Output all the data exactly. Pictures do not belong in the copy.

- - - -

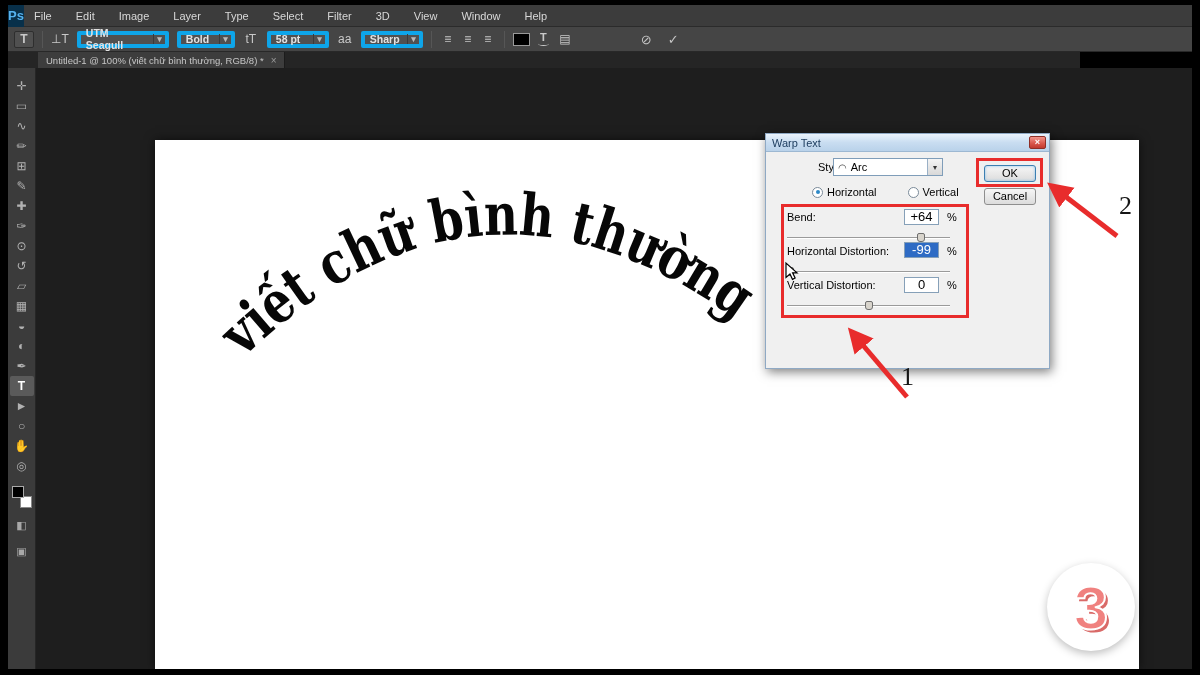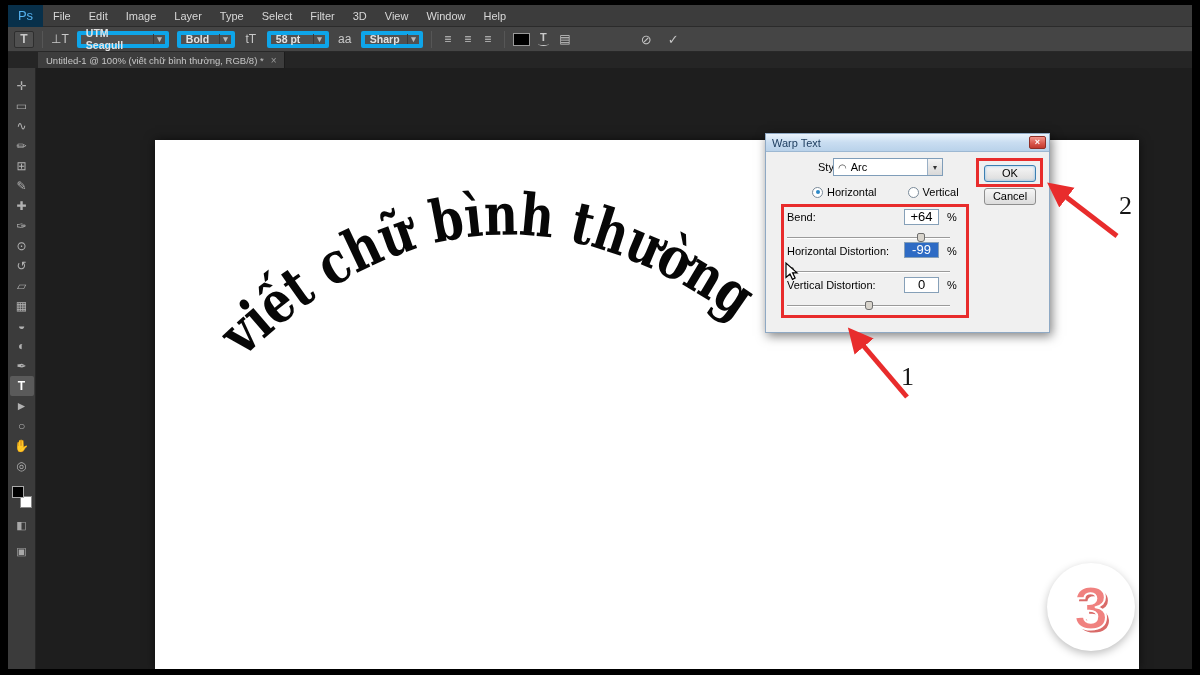--- a/index.html
+++ b/index.html
@@ -10,7 +10,7 @@
   
   .menubar{position:absolute;left:8px;top:5px;width:1184px;height:22px;background:#3c3c3c;
     display:flex;align-items:center;border-bottom:1px solid #2b2b2b;}
-  .ps-logo{width:35px;height:22px;background:#08304a;color:#55b2ef;font-weight:normal;font-size:13px;
+  .ps-logo{width:16px;height:22px;background:#08304a;color:#55b2ef;font-weight:bold;font-size:13px;
     display:flex;align-items:center;justify-content:center;}
   #menu-items{display:flex;align-items:center;margin-left:10px;gap:18px;font-size:11px;color:#d8d8d8;}
   .menu-item{cursor:default;}

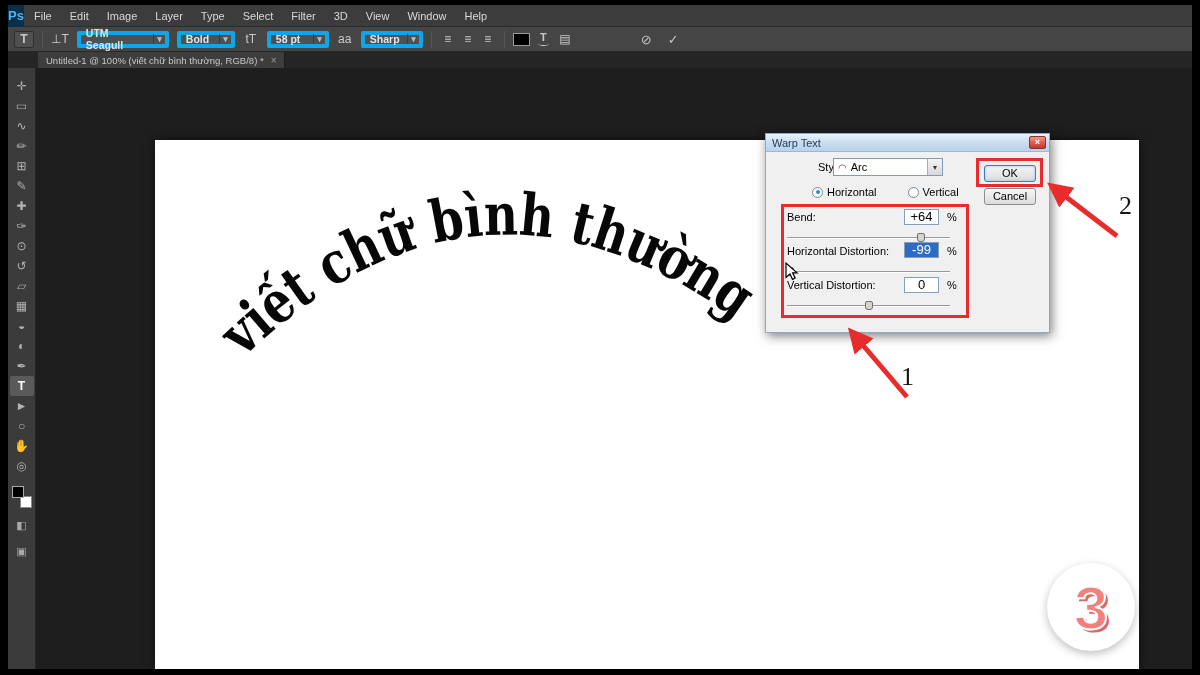--- a/index.html
+++ b/index.html
@@ -12,7 +12,7 @@
     display:flex;align-items:center;border-bottom:1px solid #2b2b2b;}
   .ps-logo{width:16px;height:22px;background:#08304a;color:#55b2ef;font-weight:bold;font-size:13px;
     display:flex;align-items:center;justify-content:center;}
-  #menu-items{display:flex;align-items:center;margin-left:10px;gap:18px;font-size:11px;color:#d8d8d8;}
+  #menu-items{display:flex;align-items:center;margin-left:10px;gap:24px;font-size:11px;color:#d8d8d8;}
   .menu-item{cursor:default;}
 
   

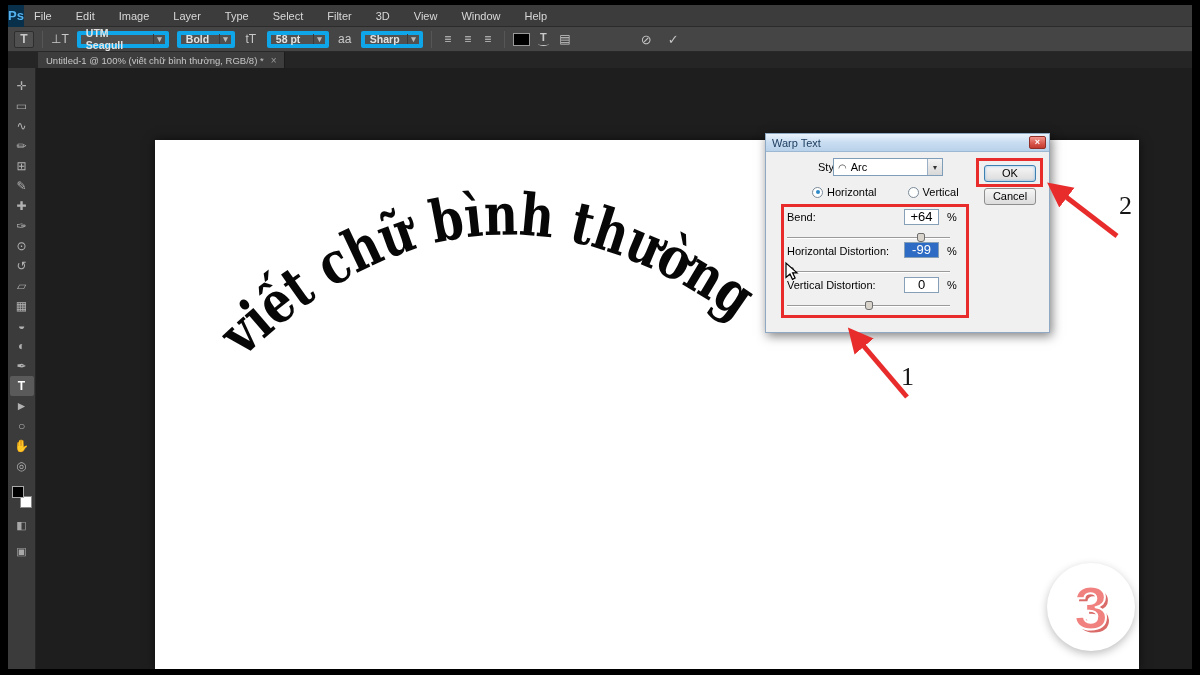--- a/index.html
+++ b/index.html
@@ -35,7 +35,7 @@
   .ob-right{margin-left:60px;display:flex;gap:16px;font-size:13px;color:#c5c5c5;}
 
   
-  .tabbar{position:absolute;left:8px;top:52px;width:1184px;height:16px;background:#252525;display:flex;align-items:flex-end;}
+  .tabbar{position:absolute;left:8px;top:52px;width:1072px;height:16px;background:#252525;display:flex;align-items:flex-end;}
   .doc-tab{margin-left:30px;height:16px;background:#3d3d3d;border-right:1px solid #1c1c1c;
     display:flex;align-items:center;gap:7px;padding:0 8px;font-size:9.5px;color:#c6c6c6;}
   .tab-close{color:#9a9a9a;font-size:10px;}

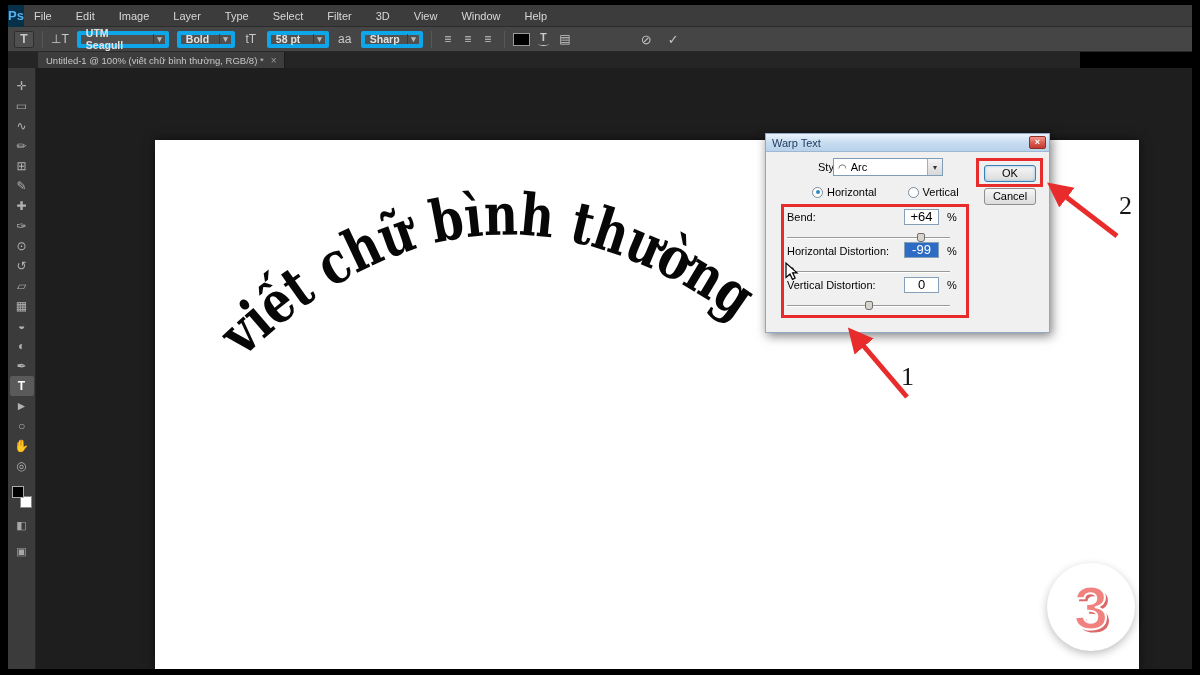--- a/index.html
+++ b/index.html
@@ -61,7 +61,7 @@
   .warp-svg text{font-family:"DejaVu Serif",serif;font-weight:900;fill:#070707;}
 
   
-  .dialog{position:absolute;left:765px;top:133px;width:285px;height:200px;background:#f0f0f0;
+  .dialog{position:absolute;left:765px;top:133px;width:285px;height:236px;background:#f0f0f0;
     border:1px solid #8fa9c4;box-shadow:2px 3px 10px rgba(0,0,0,.5);font-size:11px;color:#000;}
   .dlg-title{position:absolute;left:0;top:0;right:0;height:18px;
     background:linear-gradient(#eaf3fc,#c9ddf1 50%,#b9d2ea);border-bottom:1px solid #9db8d2;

- - - -

=== Solution ===
--- a/index.html
+++ b/index.html
@@ -10,7 +10,7 @@
   
   .menubar{position:absolute;left:8px;top:5px;width:1184px;height:22px;background:#3c3c3c;
     display:flex;align-items:center;border-bottom:1px solid #2b2b2b;}
-  .ps-logo{width:35px;height:22px;background:#08304a;color:#55b2ef;font-weight:normal;font-size:13px;
+  .ps-logo{width:16px;height:22px;background:#08304a;color:#55b2ef;font-weight:bold;font-size:13px;
     display:flex;align-items:center;justify-content:center;}
   #menu-items{display:flex;align-items:center;margin-left:10px;gap:18px;font-size:11px;color:#d8d8d8;}
   .menu-item{cursor:default;}

--- a/index.html
+++ b/index.html
@@ -12,7 +12,7 @@
     display:flex;align-items:center;border-bottom:1px solid #2b2b2b;}
   .ps-logo{width:16px;height:22px;background:#08304a;color:#55b2ef;font-weight:bold;font-size:13px;
     display:flex;align-items:center;justify-content:center;}
-  #menu-items{display:flex;align-items:center;margin-left:10px;gap:18px;font-size:11px;color:#d8d8d8;}
+  #menu-items{display:flex;align-items:center;margin-left:10px;gap:24px;font-size:11px;color:#d8d8d8;}
   .menu-item{cursor:default;}
 
   

--- a/index.html
+++ b/index.html
@@ -35,7 +35,7 @@
   .ob-right{margin-left:60px;display:flex;gap:16px;font-size:13px;color:#c5c5c5;}
 
   
-  .tabbar{position:absolute;left:8px;top:52px;width:1184px;height:16px;background:#252525;display:flex;align-items:flex-end;}
+  .tabbar{position:absolute;left:8px;top:52px;width:1072px;height:16px;background:#252525;display:flex;align-items:flex-end;}
   .doc-tab{margin-left:30px;height:16px;background:#3d3d3d;border-right:1px solid #1c1c1c;
     display:flex;align-items:center;gap:7px;padding:0 8px;font-size:9.5px;color:#c6c6c6;}
   .tab-close{color:#9a9a9a;font-size:10px;}

--- a/index.html
+++ b/index.html
@@ -61,7 +61,7 @@
   .warp-svg text{font-family:"DejaVu Serif",serif;font-weight:900;fill:#070707;}
 
   
-  .dialog{position:absolute;left:765px;top:133px;width:285px;height:200px;background:#f0f0f0;
+  .dialog{position:absolute;left:765px;top:133px;width:285px;height:236px;background:#f0f0f0;
     border:1px solid #8fa9c4;box-shadow:2px 3px 10px rgba(0,0,0,.5);font-size:11px;color:#000;}
   .dlg-title{position:absolute;left:0;top:0;right:0;height:18px;
     background:linear-gradient(#eaf3fc,#c9ddf1 50%,#b9d2ea);border-bottom:1px solid #9db8d2;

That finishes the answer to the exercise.